What is again and again proven during the field tests is that you can achieve a significantly higher efficiency and work quality if you do without a cabin. The cabin sometimes is diverted from its intended use to take a little rest.
But the advantage also is that you gain a lot of installation space. Accessibility is improved considerably. You can access everything – even from below. The design of the frame, especially of the main frame, is simple, elegant and first and foremost particularly stable. This way, you can also build wider machines. With our concept, we could go to 30 or even 36 m. Due to the large hoppers, we generate a wider coverage, and we can place them where most of the weight is required.
Of course, you will eventually reach a limit of what four wheels can carry. 40 to 50 t on the wheels will be critical, especially with regard to the turning process if the seed frame is lifted or in wet conditions. The whole machine almost weighs 30 t, plus 10 to 15 t of seed – the weight quickly adds up. But still the concept is more manageable than a design with separate parts. When sowing directly, the weight has to be distributed evenly to where the row bodies are positioned, even right outside.

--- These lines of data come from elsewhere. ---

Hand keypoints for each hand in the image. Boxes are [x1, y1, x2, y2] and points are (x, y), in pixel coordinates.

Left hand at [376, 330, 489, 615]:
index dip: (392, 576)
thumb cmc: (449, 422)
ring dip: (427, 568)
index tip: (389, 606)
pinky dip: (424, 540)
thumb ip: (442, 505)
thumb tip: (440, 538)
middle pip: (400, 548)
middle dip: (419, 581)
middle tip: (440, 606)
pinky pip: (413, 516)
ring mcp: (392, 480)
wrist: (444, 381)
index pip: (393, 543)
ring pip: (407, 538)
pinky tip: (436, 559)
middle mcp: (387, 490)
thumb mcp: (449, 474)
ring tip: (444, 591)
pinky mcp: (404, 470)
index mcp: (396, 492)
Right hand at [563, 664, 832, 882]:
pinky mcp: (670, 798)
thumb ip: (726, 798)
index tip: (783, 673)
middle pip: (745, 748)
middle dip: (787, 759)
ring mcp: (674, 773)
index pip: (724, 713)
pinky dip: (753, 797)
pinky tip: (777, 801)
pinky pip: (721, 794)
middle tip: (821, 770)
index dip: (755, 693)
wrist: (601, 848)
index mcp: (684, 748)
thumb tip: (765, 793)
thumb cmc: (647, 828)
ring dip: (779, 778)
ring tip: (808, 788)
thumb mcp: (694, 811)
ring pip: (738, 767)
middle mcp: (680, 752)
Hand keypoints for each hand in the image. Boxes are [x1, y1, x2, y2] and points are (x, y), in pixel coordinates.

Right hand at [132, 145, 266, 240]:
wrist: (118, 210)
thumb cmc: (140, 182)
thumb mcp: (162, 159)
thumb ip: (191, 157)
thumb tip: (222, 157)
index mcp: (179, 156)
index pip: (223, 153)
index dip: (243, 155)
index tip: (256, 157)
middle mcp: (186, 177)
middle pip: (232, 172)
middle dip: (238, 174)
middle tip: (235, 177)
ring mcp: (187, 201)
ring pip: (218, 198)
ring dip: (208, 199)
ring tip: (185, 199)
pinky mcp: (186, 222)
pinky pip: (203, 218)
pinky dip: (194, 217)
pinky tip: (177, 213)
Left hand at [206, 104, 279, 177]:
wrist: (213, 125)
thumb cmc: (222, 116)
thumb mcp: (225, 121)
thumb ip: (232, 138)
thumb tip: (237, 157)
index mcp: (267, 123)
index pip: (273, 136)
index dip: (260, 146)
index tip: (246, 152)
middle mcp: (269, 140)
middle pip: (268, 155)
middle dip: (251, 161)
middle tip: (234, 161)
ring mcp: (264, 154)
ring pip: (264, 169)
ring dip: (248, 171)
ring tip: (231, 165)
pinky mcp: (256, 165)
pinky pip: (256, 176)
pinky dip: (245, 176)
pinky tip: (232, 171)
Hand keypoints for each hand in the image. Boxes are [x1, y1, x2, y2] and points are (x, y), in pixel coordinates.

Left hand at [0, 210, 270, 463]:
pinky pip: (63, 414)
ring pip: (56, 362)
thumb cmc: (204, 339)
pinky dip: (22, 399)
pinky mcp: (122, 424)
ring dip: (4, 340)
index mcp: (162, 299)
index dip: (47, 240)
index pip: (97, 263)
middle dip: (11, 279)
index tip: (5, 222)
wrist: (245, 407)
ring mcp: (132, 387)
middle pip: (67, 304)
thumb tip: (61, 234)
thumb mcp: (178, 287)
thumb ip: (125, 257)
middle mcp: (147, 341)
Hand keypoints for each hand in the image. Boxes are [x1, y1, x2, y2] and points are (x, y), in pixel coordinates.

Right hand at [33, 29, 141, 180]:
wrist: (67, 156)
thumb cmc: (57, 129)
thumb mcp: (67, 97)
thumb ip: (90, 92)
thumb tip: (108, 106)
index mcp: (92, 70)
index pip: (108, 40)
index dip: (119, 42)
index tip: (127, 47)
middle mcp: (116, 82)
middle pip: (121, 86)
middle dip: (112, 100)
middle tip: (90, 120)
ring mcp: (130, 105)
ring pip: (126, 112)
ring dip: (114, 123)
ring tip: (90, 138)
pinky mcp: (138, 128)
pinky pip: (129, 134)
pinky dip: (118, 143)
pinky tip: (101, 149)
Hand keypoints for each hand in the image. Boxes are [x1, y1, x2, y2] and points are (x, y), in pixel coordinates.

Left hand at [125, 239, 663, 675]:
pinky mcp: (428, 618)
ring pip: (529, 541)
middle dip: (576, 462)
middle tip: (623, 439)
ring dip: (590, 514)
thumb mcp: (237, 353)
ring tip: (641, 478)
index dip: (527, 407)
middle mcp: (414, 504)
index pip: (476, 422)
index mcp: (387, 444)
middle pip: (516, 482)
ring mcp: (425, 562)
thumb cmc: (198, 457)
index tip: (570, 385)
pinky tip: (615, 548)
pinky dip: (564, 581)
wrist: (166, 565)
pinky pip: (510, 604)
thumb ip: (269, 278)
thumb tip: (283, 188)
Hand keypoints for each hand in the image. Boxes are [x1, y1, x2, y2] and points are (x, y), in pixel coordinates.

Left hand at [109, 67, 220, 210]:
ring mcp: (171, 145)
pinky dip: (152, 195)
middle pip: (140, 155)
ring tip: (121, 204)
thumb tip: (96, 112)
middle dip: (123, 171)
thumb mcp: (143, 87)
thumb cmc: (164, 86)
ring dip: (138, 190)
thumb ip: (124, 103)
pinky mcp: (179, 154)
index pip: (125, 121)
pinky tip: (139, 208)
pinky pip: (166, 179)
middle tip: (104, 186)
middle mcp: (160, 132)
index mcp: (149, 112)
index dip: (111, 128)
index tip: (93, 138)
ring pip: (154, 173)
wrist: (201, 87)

The wider the machine is, the more difficult it is to put this into practice.
Which sectors can be automated with such ideas?
With regard to automation, in my opinion it is important to tackle the topics that can most easily be put into practice, that have to do with sowing, plant protection, fertilisation and mechanical weed control. Tillage does not have top priority. It is not so complicated and is more or less carried out alongside. To automate harvest processes, however, is extremely complicated. We are far from having a harvest machine drive on the field without a driver – no matter if it is a combine, a potato or a sugar beet harvester. In this sector, there are way too many influencing factors. Everyone who has ever threshed for example lodged grain with a combine knows what a challenge it is.